1. Field of the Invention
The present invention relates to a paper sheet pickup device for picking up a plurality of accumulated paper sheets one by one.
2. Description of the Related Art
A paper sheet pickup device is known, in which a belt with holes is run along paper sheets to hold them on the belt using a suction force applied thereto through a suction nozzle provided at the reverse side of the belt, thereby picking up them one by one (see, for example, U.S. Pat. No. 5,391,051). In this device, a solenoid valve is provided between the suction nozzle and a vacuum tank.
In this structure, when picking up paper sheets, the belt is run, the solenoid valve is opened, and the suction nozzle is operated to hold each paper sheet on the belt using a suction force. Further, when continuously feeding paper sheets, the solenoid valve is closed regularly in accordance with the feeding timing of each paper sheet, thereby providing gaps between sequentially fed paper sheets.
However, in the above structure, even if the solenoid valve is closed to stop suction by the suction nozzle, the negative pressure exerted on a paper sheet cannot quickly be eliminated where the paper sheet is held by the belt. Accordingly, even if the on-off cycle of the solenoid valve is shortened to feed paper sheets at high speed, high-speed feeding of paper sheets cannot be realized since the negative pressure exerted on the paper sheets cannot quickly be eliminated. This being so, paper sheets cannot quickly be picked up with certain gaps provided between them. Further, when the negative pressure cannot instantly be eliminated, simultaneous pickup of two stacked paper sheets will easily occur.
FIGS. 18 and 19 are schematic views of a conventional solenoid valve 100. FIG. 18 shows a state in which the solenoid valve 100 is open, and FIG. 19 shows a state in which the solenoid valve 100 is closed.
In general, the solenoid valve 100 comprises a coil 104 for axially moving a substantially cylindrical plunger 102, a chamber 106 (only shown in FIG. 18) containing the plunger 102, and two holes 108a and 109a formed in the bottom of the chamber 106 through which two tubes 108 and 109 are connected to the chamber. If the solenoid valve 100 is used in the above-mentioned apparatus of U.S. Pat. No. 5,391,051, the suction nozzle and the vacuum tank are connected to the two tubes 108 and 109, respectively.
When opening the solenoid valve 100, current is supplied to the coil 104 to pull the plunger 102 out of the chamber 106 and cause the two holes 108a and 109a to communicate with each other via the chamber 106. In contrast, when closing the solenoid valve 100, the supply of current to the coil 104 is stopped to push the plunger 102 into the chamber 106 and bring the bottom of the plunger 102 into contact with the bottom of the chamber 106. As a result, the two holes 108a and 109a are blocked, and a fluid channel 110 connecting the two tubes 108 and 109 is blocked.
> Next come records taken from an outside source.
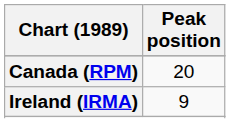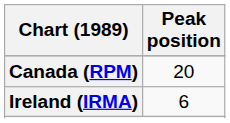Ireland (IRMA) | Peak position: 9 -> 6
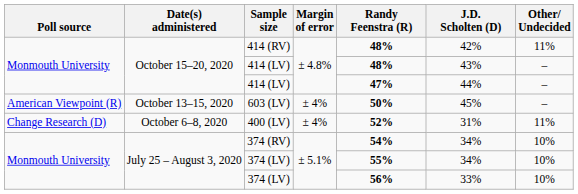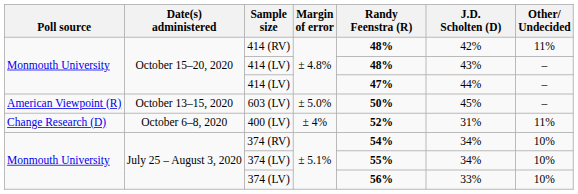603 (LV) | Margin of error: ± 4% -> ± 5.0%
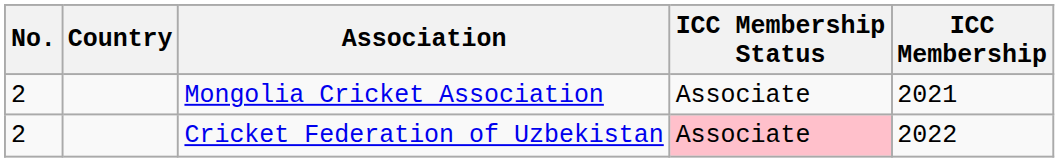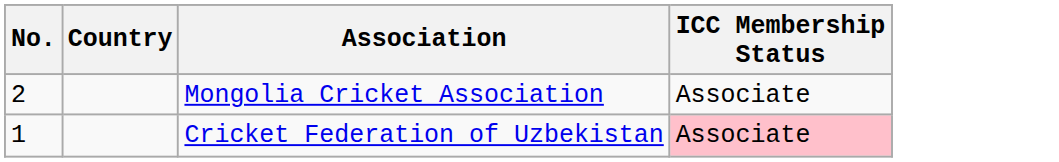- column: ICC Membership | 2021 | 2022
Cricket Federation of Uzbekistan | No.: 2 -> 1
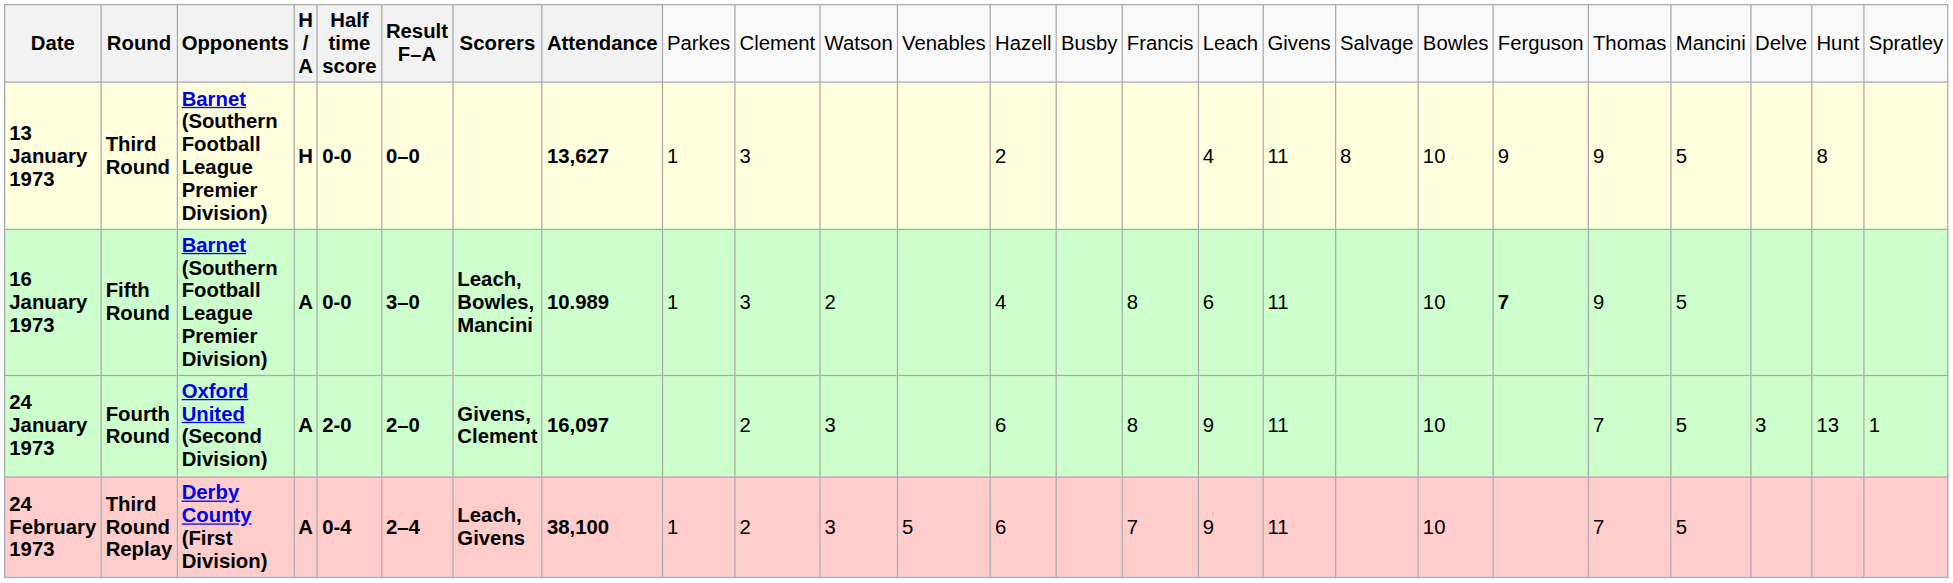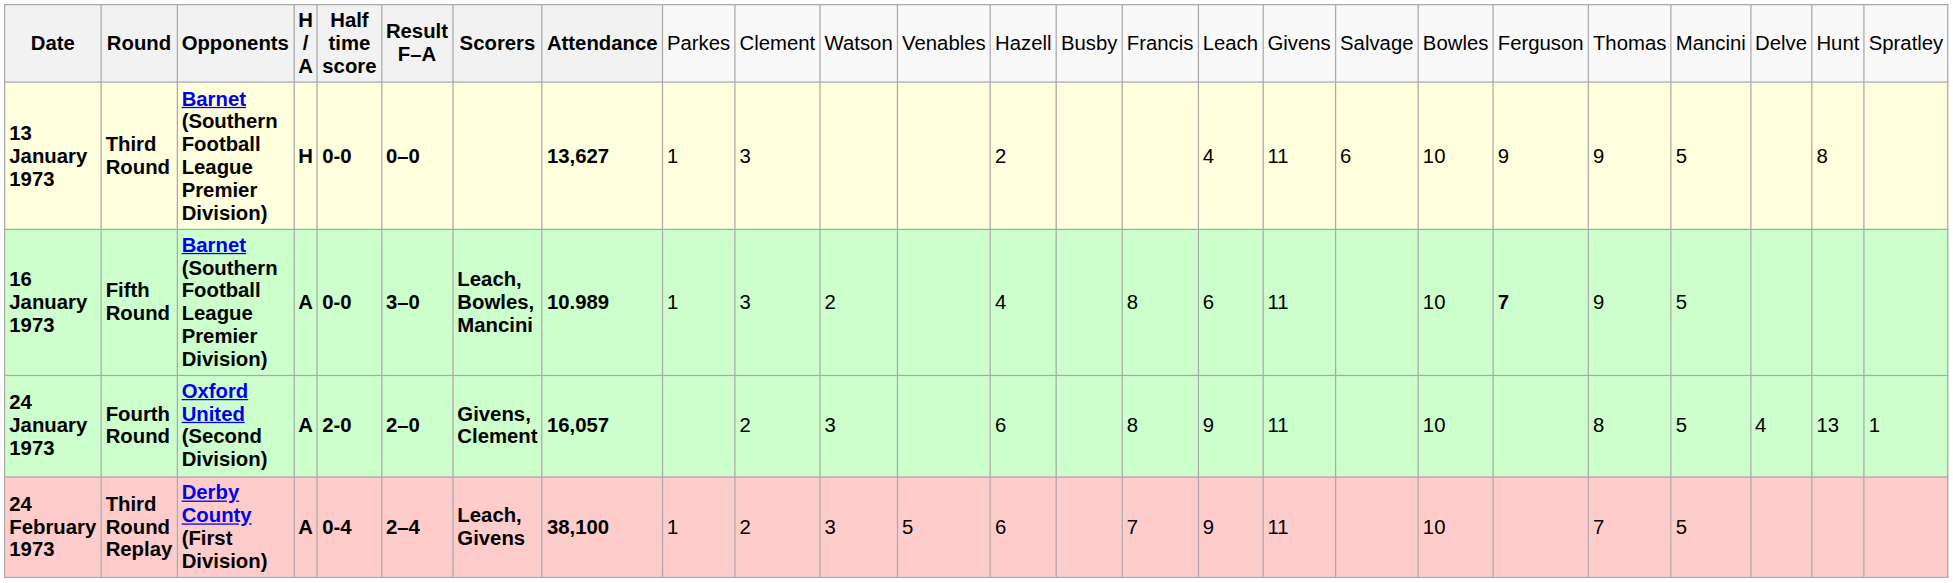13 January 1973 | column 18: 8 -> 6
24 January 1973 | column 8: 16,097 -> 16,057
24 January 1973 | column 21: 7 -> 8
24 January 1973 | column 23: 3 -> 4
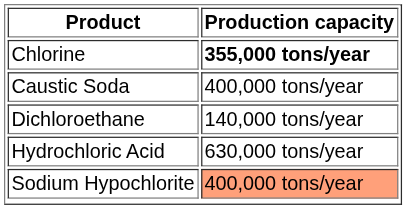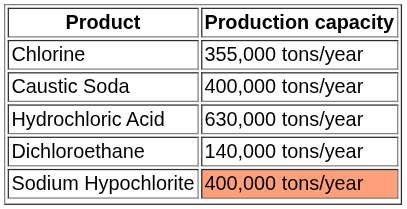Chlorine | Production capacity: bold -> normal
rows swapped: Dichloroethane <-> Hydrochloric Acid
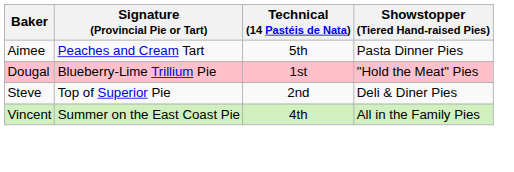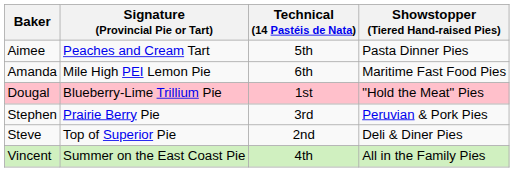+ row: Amanda | Mile High PEI Lemon Pie | 6th | Maritime Fast Food Pies
+ row: Stephen | Prairie Berry Pie | 3rd | Peruvian & Pork Pies
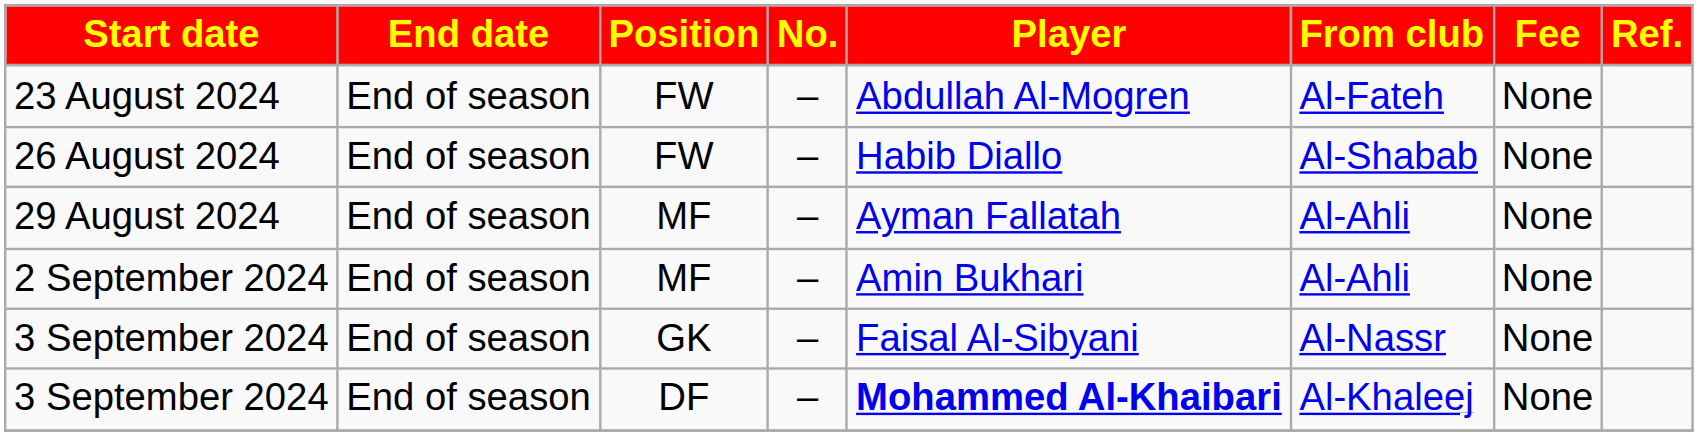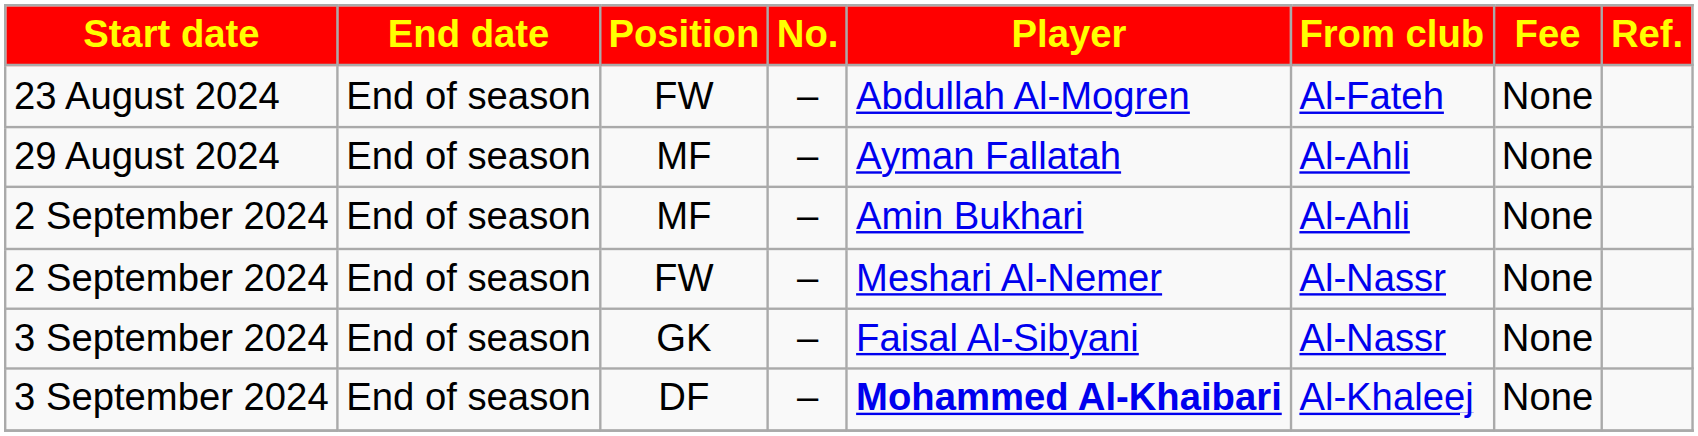- row: 26 August 2024 | End of season | FW | – | Habib Diallo | Al-Shabab | None
+ row: 2 September 2024 | End of season | FW | – | Meshari Al-Nemer | Al-Nassr | None
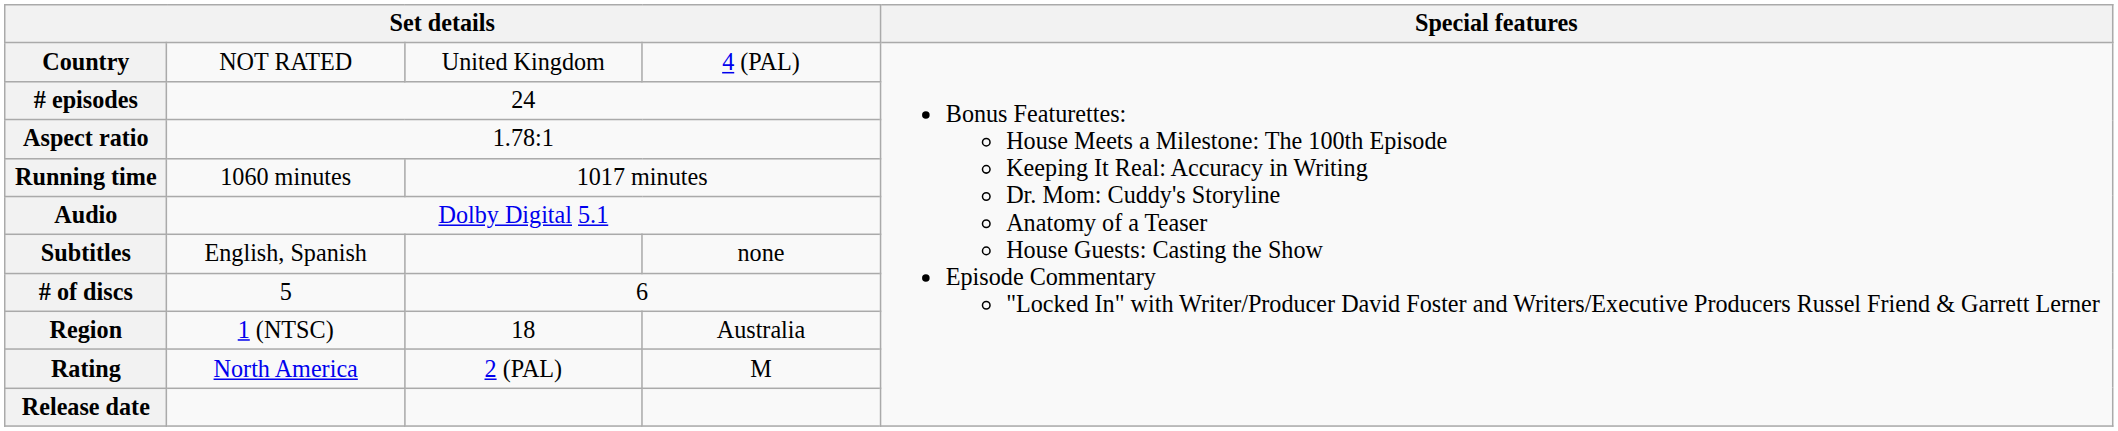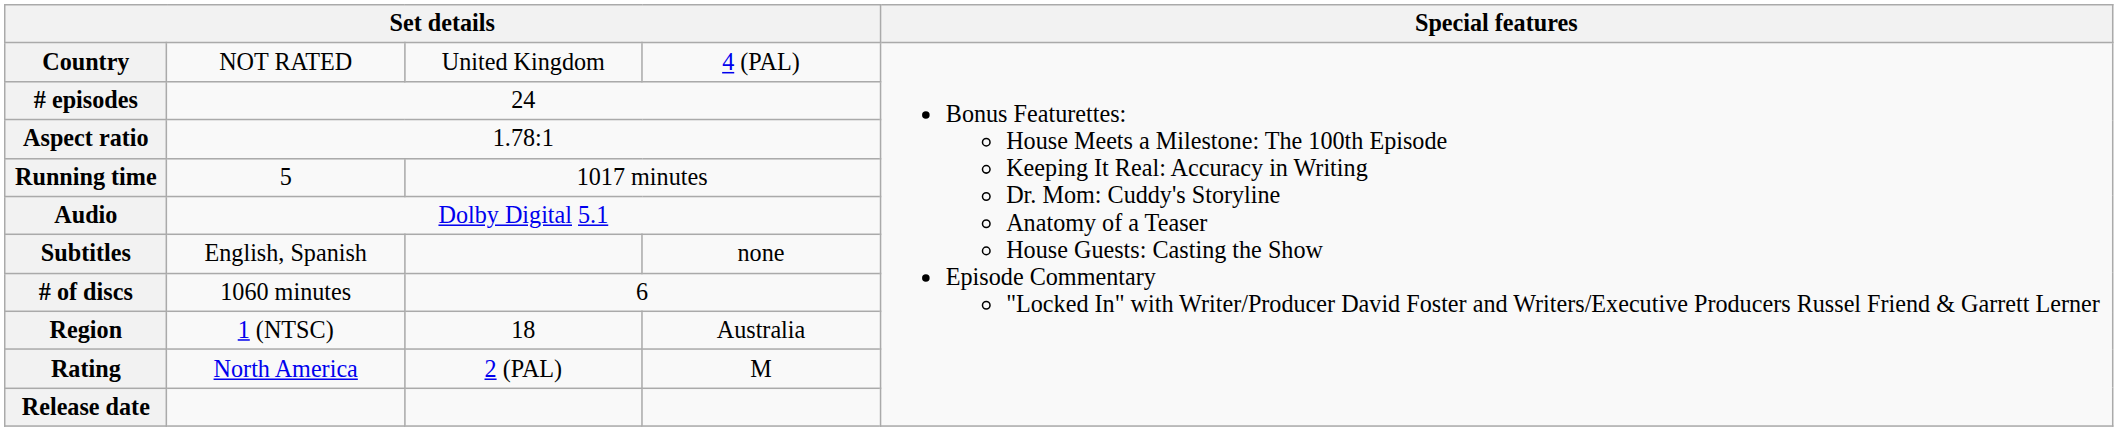Running time | column 2: 1060 minutes -> 5
# of discs | column 2: 5 -> 1060 minutes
The solenoid valve 100, however, has great inertia since it is opened and closed by axially moving the plunger 102. If the diameter of the tubes 108 and 109 is increased to increase the amount of introduced air, it is necessary to increase the diameter of the plunger 102 for blocking the holes 108a and 109a, and hence the solenoid valve 100 will have still greater inertia.
Further, when the solenoid valve 100 is opened, much time is required until air flows into the chamber 106 to make the pressure therein reach a preset value, after the coil 104 is energized to move the plunger 102. Namely, the response of the solenoid valve 100 is slow until air starts to circulate after power is supplied. In contrast, when the solenoid valve 100 is closed, the plunger 102 moves slowly since it is pushed into the chamber 106 against the preset pressure therein. Namely, the conventional solenoid valve 100 slowly operates when the coil 104 is energized and de-energized.
Therefore, if the solenoid valve 100 is used between the suction nozzle and the vacuum tank as in the mail feeding apparatus disclosed in U.S. Pat. No. 5,391,051, high-speed pickup of paper sheets cannot be realized because of the previously mentioned problem concerning elimination of negative pressure, and also because of the slow response of the solenoid valve 100 itself.
In addition, if the solenoid valve 100 is used in the mail feeding apparatus of U.S. Pat. No. 5,391,051, it is difficult to hold a relatively large and heavy paper sheet on the belt with holes, using vacuum pressure introduced through the holes. To be more specific, when the solenoid valve 100 is open, it is necessary to circulate air through a channel bent at several positions as shown in FIG. 18, which causes high passing resistance and hence makes it difficult to increase the flow of the air. This means that it is difficult to draw a relatively large amount of air through the suction nozzle, and therefore to hold a heavy paper sheet using vacuum pressure.